Iran is the world’s top state sponsor of terror, per the US State Department. The IRGC and Quds Force fund, arm, and direct groups like Hezbollah ($700M/year), Hamas, Houthis, and Iraqi militias. They’ve been linked to assassinations (e.g., 2011 Saudi ambassador plot), bombings (Bulgaria 2012), and cyberattacks on US/EU infrastructure. Even during economic crises, Tehran spends ~$1B annually on proxies. Recent examples: UK arrested Iranians in 2025 for plotting attacks on Israeli sites (https://www.bbc.com/news/articles/cx2wqy5ejdjo); Houthis’ Red Sea strikes use Iranian drones/missiles. Sanctions and court rulings (Khobar Towers, 9/11 facilitation) confirm their role.

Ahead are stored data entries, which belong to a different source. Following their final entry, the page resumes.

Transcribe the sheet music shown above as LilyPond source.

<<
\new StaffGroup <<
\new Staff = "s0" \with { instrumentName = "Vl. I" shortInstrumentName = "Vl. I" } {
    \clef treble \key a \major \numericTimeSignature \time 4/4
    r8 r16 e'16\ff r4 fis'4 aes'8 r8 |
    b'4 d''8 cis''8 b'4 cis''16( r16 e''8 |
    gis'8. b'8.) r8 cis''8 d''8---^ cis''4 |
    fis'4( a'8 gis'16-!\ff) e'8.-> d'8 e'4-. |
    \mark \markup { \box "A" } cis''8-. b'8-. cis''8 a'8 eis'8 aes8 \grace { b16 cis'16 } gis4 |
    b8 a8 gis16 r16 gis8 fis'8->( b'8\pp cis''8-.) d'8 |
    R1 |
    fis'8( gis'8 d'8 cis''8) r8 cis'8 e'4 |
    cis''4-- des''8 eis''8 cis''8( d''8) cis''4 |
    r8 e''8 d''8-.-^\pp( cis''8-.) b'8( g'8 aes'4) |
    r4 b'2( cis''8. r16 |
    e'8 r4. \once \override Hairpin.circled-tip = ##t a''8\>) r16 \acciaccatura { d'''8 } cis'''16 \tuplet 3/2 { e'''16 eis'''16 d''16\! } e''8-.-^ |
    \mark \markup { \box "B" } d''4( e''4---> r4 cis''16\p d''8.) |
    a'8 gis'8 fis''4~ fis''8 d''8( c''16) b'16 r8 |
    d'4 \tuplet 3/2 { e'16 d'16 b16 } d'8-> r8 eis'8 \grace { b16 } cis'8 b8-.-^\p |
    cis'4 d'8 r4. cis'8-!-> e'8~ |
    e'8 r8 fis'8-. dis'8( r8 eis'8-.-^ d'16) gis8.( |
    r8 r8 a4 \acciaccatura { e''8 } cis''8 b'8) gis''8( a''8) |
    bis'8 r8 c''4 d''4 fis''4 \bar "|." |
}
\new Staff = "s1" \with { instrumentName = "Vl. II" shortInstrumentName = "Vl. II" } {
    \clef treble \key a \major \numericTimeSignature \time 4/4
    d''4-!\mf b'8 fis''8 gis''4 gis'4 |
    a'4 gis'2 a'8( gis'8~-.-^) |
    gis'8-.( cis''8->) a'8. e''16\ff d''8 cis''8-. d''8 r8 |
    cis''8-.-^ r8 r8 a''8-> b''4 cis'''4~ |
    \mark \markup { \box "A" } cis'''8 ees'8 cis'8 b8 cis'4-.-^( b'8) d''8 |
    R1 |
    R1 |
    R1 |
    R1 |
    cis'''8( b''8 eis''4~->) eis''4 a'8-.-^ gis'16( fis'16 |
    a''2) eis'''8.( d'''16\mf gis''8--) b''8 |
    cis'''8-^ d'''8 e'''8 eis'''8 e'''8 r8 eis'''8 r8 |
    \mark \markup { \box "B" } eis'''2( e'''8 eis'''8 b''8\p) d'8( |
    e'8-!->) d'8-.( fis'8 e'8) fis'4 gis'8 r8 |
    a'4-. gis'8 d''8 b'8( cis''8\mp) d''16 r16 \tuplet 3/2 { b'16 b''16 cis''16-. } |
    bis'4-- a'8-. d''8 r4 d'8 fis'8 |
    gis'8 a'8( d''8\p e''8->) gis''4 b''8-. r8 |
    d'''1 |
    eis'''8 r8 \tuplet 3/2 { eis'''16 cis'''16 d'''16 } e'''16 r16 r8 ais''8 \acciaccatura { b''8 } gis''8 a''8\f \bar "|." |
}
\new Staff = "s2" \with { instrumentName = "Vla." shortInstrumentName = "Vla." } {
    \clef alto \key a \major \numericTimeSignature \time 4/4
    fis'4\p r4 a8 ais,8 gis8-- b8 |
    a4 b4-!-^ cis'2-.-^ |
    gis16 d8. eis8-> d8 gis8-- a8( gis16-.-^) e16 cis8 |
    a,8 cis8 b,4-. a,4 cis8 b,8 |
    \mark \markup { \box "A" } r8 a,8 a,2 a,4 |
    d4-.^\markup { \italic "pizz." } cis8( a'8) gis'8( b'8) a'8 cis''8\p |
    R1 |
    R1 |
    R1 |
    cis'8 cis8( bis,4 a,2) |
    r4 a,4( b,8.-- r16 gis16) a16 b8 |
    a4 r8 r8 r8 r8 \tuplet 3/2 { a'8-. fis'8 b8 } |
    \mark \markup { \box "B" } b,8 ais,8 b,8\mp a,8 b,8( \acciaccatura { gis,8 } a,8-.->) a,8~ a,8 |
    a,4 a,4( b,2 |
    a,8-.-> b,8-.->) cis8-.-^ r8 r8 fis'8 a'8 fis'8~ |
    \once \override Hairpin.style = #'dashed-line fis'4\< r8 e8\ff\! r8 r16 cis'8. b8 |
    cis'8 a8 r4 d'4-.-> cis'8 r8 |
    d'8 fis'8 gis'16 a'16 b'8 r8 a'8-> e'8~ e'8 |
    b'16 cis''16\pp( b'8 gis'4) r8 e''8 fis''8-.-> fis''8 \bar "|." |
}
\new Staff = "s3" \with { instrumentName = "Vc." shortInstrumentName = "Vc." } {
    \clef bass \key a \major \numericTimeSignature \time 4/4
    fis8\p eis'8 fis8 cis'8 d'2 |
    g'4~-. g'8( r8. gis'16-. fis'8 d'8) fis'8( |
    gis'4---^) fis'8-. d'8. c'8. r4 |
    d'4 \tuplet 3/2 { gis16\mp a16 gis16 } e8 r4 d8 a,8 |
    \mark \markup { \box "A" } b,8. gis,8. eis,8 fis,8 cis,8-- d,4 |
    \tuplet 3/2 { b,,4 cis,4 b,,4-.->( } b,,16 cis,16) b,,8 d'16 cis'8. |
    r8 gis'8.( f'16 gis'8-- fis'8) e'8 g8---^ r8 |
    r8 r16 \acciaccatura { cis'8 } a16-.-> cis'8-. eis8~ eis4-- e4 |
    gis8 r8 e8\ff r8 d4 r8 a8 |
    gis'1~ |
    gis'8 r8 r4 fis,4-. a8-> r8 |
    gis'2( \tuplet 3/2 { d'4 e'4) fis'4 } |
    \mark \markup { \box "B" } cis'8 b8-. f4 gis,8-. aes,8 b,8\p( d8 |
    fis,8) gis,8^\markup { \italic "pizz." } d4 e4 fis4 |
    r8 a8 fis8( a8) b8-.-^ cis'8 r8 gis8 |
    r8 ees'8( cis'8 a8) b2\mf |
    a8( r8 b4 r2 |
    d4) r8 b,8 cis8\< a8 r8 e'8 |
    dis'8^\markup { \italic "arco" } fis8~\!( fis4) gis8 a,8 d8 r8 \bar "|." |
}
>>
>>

That’s not a side anymore.
I most certainly said nothing of the sort. I watched a documentary that claimed that many years ago and I asked if it was true. Go and post your vile rubbish on Twitter
https://en.wikipedia.org/wiki/Mohammad_Khatami
Read for yourself and decide 1) was Khatami a reformer, helping to make Iran a better place. I mean relatively better of course!
If you don't think he was, exit now. Now assuming you think he was, the question is did the war on terror hinder him. I'm not an academic but when the sources are obviously biased it can be instructive to see what one side is prepared to concede about the other.
Here is paper written for the US National Intelligence Committee that warns this may be an outcome
https://www.dni.gov/files/documents/warterror_2001.pdf
"Two tentative, and partly contradictory, projections suggest themselves: (a) the more intense and widespread our counter-terror campaign within the Middle East, the more ammunition will the conservatives have to stoke anti-US sentiment within Iran and siphon support away from the reformist camp; "
And here is an article trying to refute that Khatami was hampered by the war on terror, by the Washington Institute for Near East policy which wikipedia says, "is a pro-Israel American think tank"
https://www.washingtoninstitute.org/policy-analysis/khatami-...
Which firmly establishes that American politicians and media people were pushing the line that the Axis of Evil speech had hampered Khatami in reforming Iran. Therefore I deduce that some people were indeed stating this as a truth at the time from within mainstream America, and it is not just an anti-american conspiracy. The article tries to refute it of course, but in doing so acknowledges that it is an opinion held at the time. You read, you decide.